> **SELECTED TEXT**:
The extbody extension data structure is the following:

struct osl_extbody {
  osl_body_p body;
  int nb_access;   /**< Nb of access. */
  int * start;     /**< Array of nb_access start. */
  int * length;    /**< Array of nb_access length. */
};
typedef struct osl_extbody  osl_extbody_t;
typedef struct osl_extbody* osl_extbody_p;

Next: , Previous: , Up: Extensions   [Contents]

3.4.7 Loop Extension

Description

File Format

The coordinates extension file format respects the following grammar:

Loop_generic            ::= "<loop>" Num_loops Loop_list "</loop>"
Num_loops               ::= _Integer
Loop_list               ::= Loop Loop_list | (void) 
Loop                    ::= Iterator_name Nb_stmts Stmt_list 
		                        Private_variables Directive
Iterator_name           ::= _String
Nb_stmts                ::= _Integer
Stmt_list               ::= Stmt_id Stmt_list | (void)
Stmt_id                 ::= _Integer
Private_variables       ::= _String
Directive               ::= _Integer

With in the tags, the number of loops is provided on the first line. Next comes a series of loop structures. Within each loop, the first line contains the name of the iterator, next comes the number of statements in the loop followed by their identifiers separated by spaces. Next line contains the names of the private variables and in the end is the OpenMP pragma directive. In case there are no private variables to be declared for a loop, the special string "(null)" should replace their declaration as shown below.

> **WORK INSTRUCTION 1**: Write out the part of the extension documentation starting with "Description" and going on through "Stmt_list | (void)".
> **WORK INSTRUCTION 2**: From the rows, extract the lines starting with the first line of the rows and going on through the line with "Gas fees are". Repeat them word for word, and leave out the pictures.

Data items
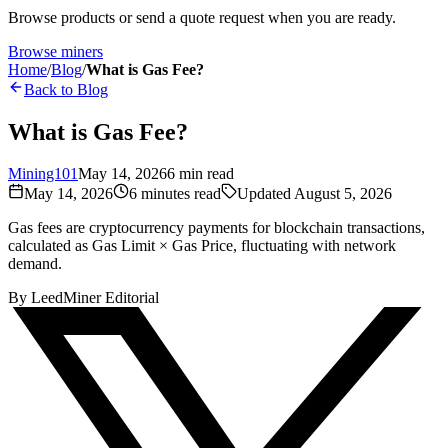
Browse products or send a quote request when you are ready.
Browse miners
Home
/
Blog
/
What is Gas Fee?
Back to Blog
What is Gas Fee?
Mining101
May 14, 2026
6
min read
May 14, 2026
6
minutes read
Updated
August 5, 2026
Gas fees are cryptocurrency payments for blockchain transactions,
calculated as Gas Limit × Gas Price, fluctuating with network
demand.
By
LeedMiner Editorial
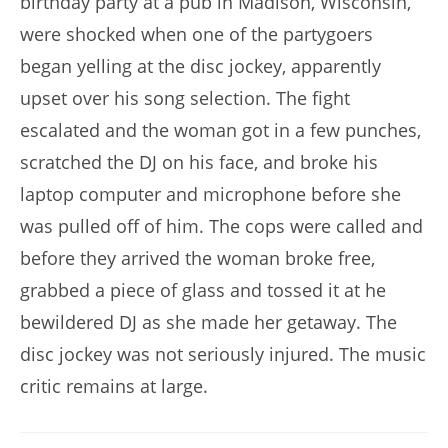
birthday party at a pub in Madison, Wisconsin,
were shocked when one of the partygoers
began yelling at the disc jockey, apparently
upset over his song selection. The fight
escalated and the woman got in a few punches,
scratched the DJ on his face, and broke his
laptop computer and microphone before she
was pulled off of him. The cops were called and
before they arrived the woman broke free,
grabbed a piece of glass and tossed it at he
bewildered DJ as she made her getaway. The
disc jockey was not seriously injured. The music
critic remains at large.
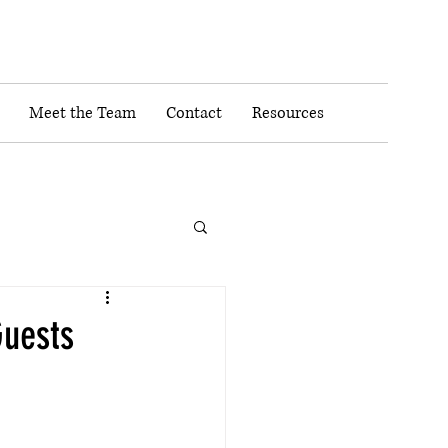
Meet the Team
Contact
Resources
Guests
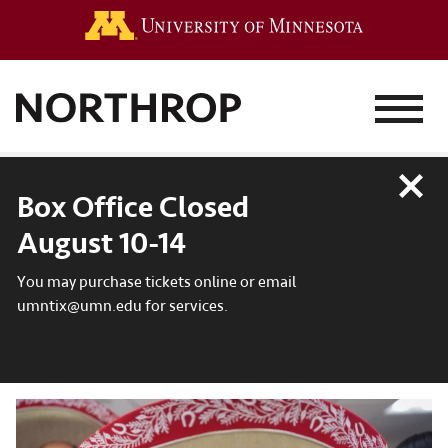
Go to the 
MENU
Close
Box Office Closed
August 10-14
You may purchase tickets online or email
umntix@umn.edu for services.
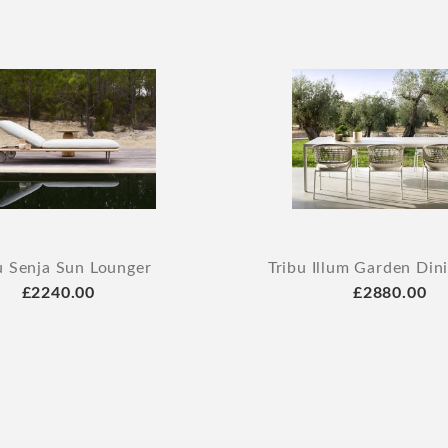
u Senja Sun Lounger
Tribu Illum Garden Din
£2240.00
£2880.00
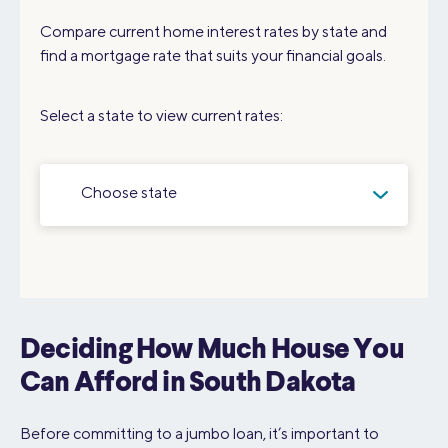
Compare current home interest rates by state and
find a mortgage rate that suits your financial goals.
Select a state to view current rates:
Choose state
Deciding How Much House You
Can Afford in South Dakota
Before committing to a jumbo loan, it’s important to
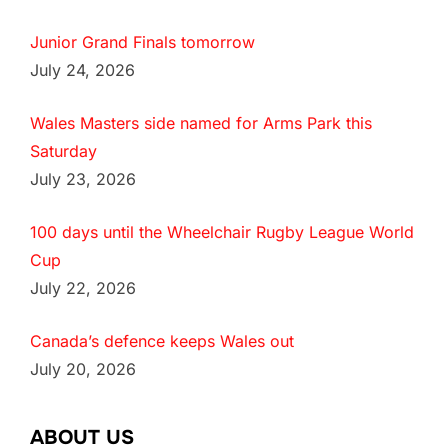
Junior Grand Finals tomorrow
July 24, 2026
Wales Masters side named for Arms Park this
Saturday
July 23, 2026
100 days until the Wheelchair Rugby League World
Cup
July 22, 2026
Canada’s defence keeps Wales out
July 20, 2026
ABOUT US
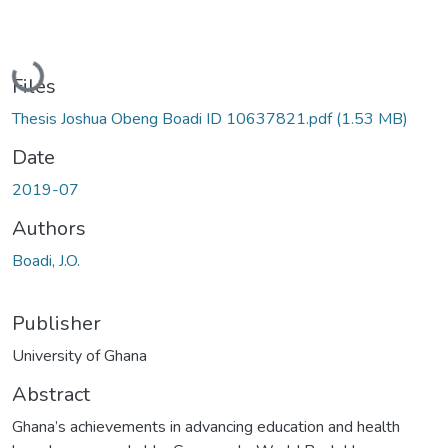
Loading...
Files
Thesis Joshua Obeng Boadi ID 10637821.pdf
(1.53 MB)
Date
2019-07
Authors
Boadi, J.O.
Publisher
University of Ghana
Abstract
Ghana’s achievements in advancing education and health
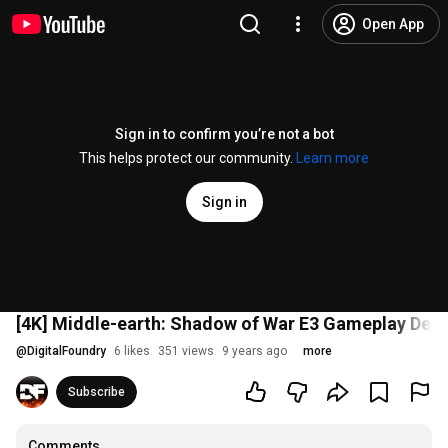
Open App
Sign in to confirm you’re not a bot
This helps protect our community.
Learn more
Sign in
[4K] Middle-earth: Shadow of War E3 Gameplay De
@
DigitalFoundry
6 likes
351 views
9 years ago
more
Subscribe
Comments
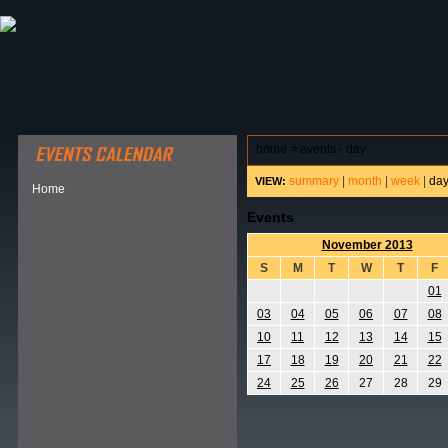
ABOUT HSP
EVENTS CALENDAR
FIELD RESE
home
>
events - day
summary
|
month
|
week
|
da
VIEW:
Home
Events
November 2013
S
M
T
W
T
F
01
03
04
05
06
07
08
10
11
12
13
14
15
17
18
19
20
21
22
24
25
26
27
28
29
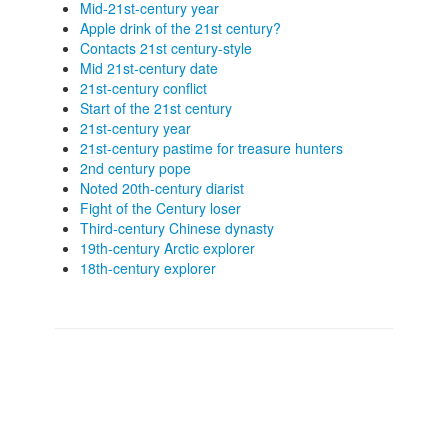
Mid-21st-century year
Apple drink of the 21st century?
Contacts 21st century-style
Mid 21st-century date
21st-century conflict
Start of the 21st century
21st-century year
21st-century pastime for treasure hunters
2nd century pope
Noted 20th-century diarist
Fight of the Century loser
Third-century Chinese dynasty
19th-century Arctic explorer
18th-century explorer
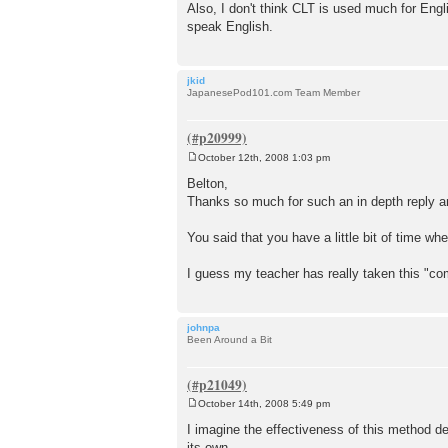
Also, I don't think CLT is used much for Engl
speak English.
jkid
JapanesePod101.com Team Member
October 12th, 2008 1:03 pm
P
o
Belton,
s
Thanks so much for such an in depth reply an
t
You said that you have a little bit of time w
I guess my teacher has really taken this "c
johnpa
Been Around a Bit
October 14th, 2008 5:49 pm
P
o
I imagine the effectiveness of this method dep
s
its own.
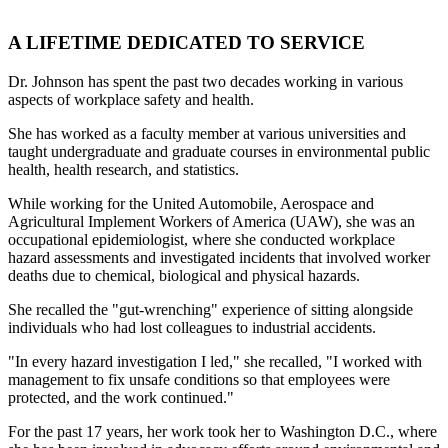
A LIFETIME DEDICATED TO SERVICE
Dr. Johnson has spent the past two decades working in various
aspects of workplace safety and health.
She has worked as a faculty member at various universities and
taught undergraduate and graduate courses in environmental public
health, health research, and statistics.
While working for the United Automobile, Aerospace and
Agricultural Implement Workers of America (UAW), she was an
occupational epidemiologist, where she conducted workplace
hazard assessments and investigated incidents that involved worker
deaths due to chemical, biological and physical hazards.
She recalled the "gut-wrenching" experience of sitting alongside
individuals who had lost colleagues to industrial accidents.
"In every hazard investigation I led," she recalled, "I worked with
management to fix unsafe conditions so that employees were
protected, and the work continued."
For the past 17 years, her work took her to Washington D.C., where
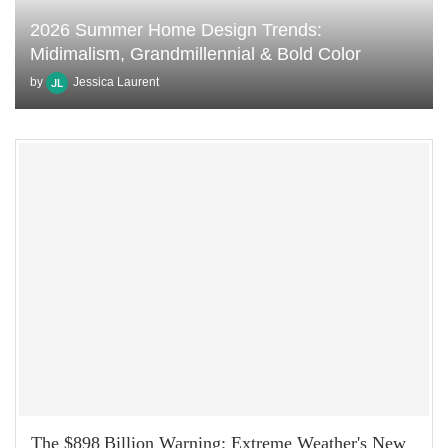
2026 Summer Home Design Trends:
Midimalism, Grandmillennial & Bold Color
by
Jessica Laurent
The $898 Billion Warning: Extreme Weather's New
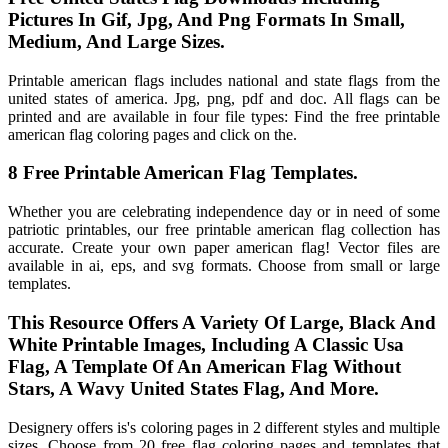
Pictures In Gif, Jpg, And Png Formats In Small,
Medium, And Large Sizes.
Printable american flags includes national and state flags from the
united states of america. Jpg, png, pdf and doc. All flags can be
printed and are available in four file types: Find the free printable
american flag coloring pages and click on the.
8 Free Printable American Flag Templates.
Whether you are celebrating independence day or in need of some
patriotic printables, our free printable american flag collection has
accurate. Create your own paper american flag! Vector files are
available in ai, eps, and svg formats. Choose from small or large
templates.
This Resource Offers A Variety Of Large, Black And
White Printable Images, Including A Classic Usa
Flag, A Template Of An American Flag Without
Stars, A Wavy United States Flag, And More.
Designery offers is's coloring pages in 2 different styles and multiple
sizes. Choose from 20 free flag coloring pages and templates that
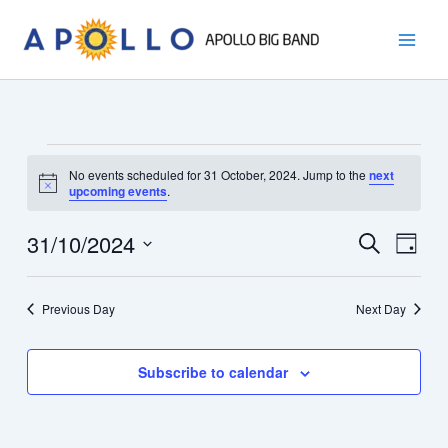
Skip
to
content
Events
No events scheduled for 31 October, 2024. Jump to the
next
for
Notice
upcoming events
.
31
October,
31/10/2024
Events
Event
Search
Day
2024
Search
Views
Select
and
Navig
date.
Previous Day
Next Day
Views
Navigation
Subscribe to calendar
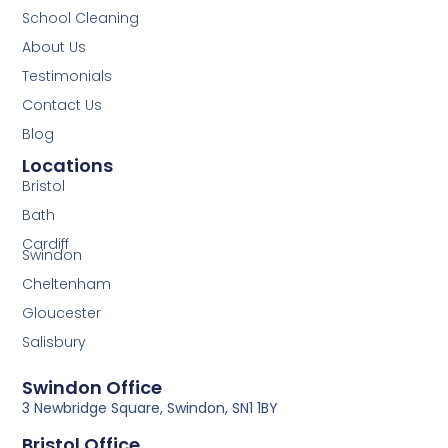
School Cleaning
About Us
Testimonials
Contact Us
Blog
Locations
Bristol
Bath
Cardiff
Swindon
Cheltenham
Gloucester
Salisbury
Swindon Office
3 Newbridge Square, Swindon, SN1 1BY
Bristol Office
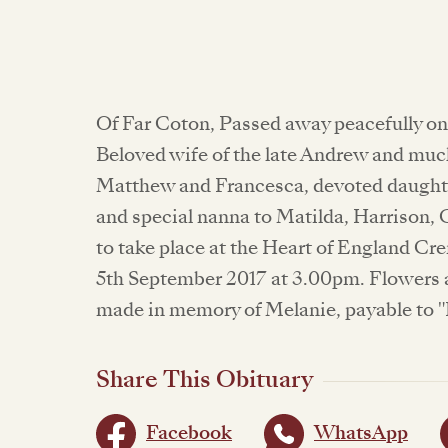
Of Far Coton, Passed away peacefully on
Beloved wife of the late Andrew and mu
Matthew and Francesca, devoted daughte
and special nanna to Matilda, Harrison,
to take place at the Heart of England C
5th September 2017 at 3.00pm. Flowers 
made in memory of Melanie, payable to "
Share This Obituary
Facebook
WhatsApp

> **WRITTEN REPLY 1**:
Description

File Format

The coordinates extension file format respects the following grammar:

Loop_generic            ::= "<loop>" Num_loops Loop_list "</loop>"
Num_loops               ::= _Integer
Loop_list               ::= Loop Loop_list | (void) 
Loop                    ::= Iterator_name Nb_stmts Stmt_list 
		                        Private_variables Directive
Iterator_name           ::= _String
Nb_stmts                ::= _Integer
Stmt_list               ::= Stmt_id Stmt_list | (void)

> **WRITTEN REPLY 2**:
Browse products or send a quote request when you are ready.
Browse miners
Home
/
Blog
/
What is Gas Fee?
Back to Blog
What is Gas Fee?
Mining101
May 14, 2026
6
min read
May 14, 2026
6
minutes read
Updated
August 5, 2026
Gas fees are cryptocurrency payments for blockchain transactions,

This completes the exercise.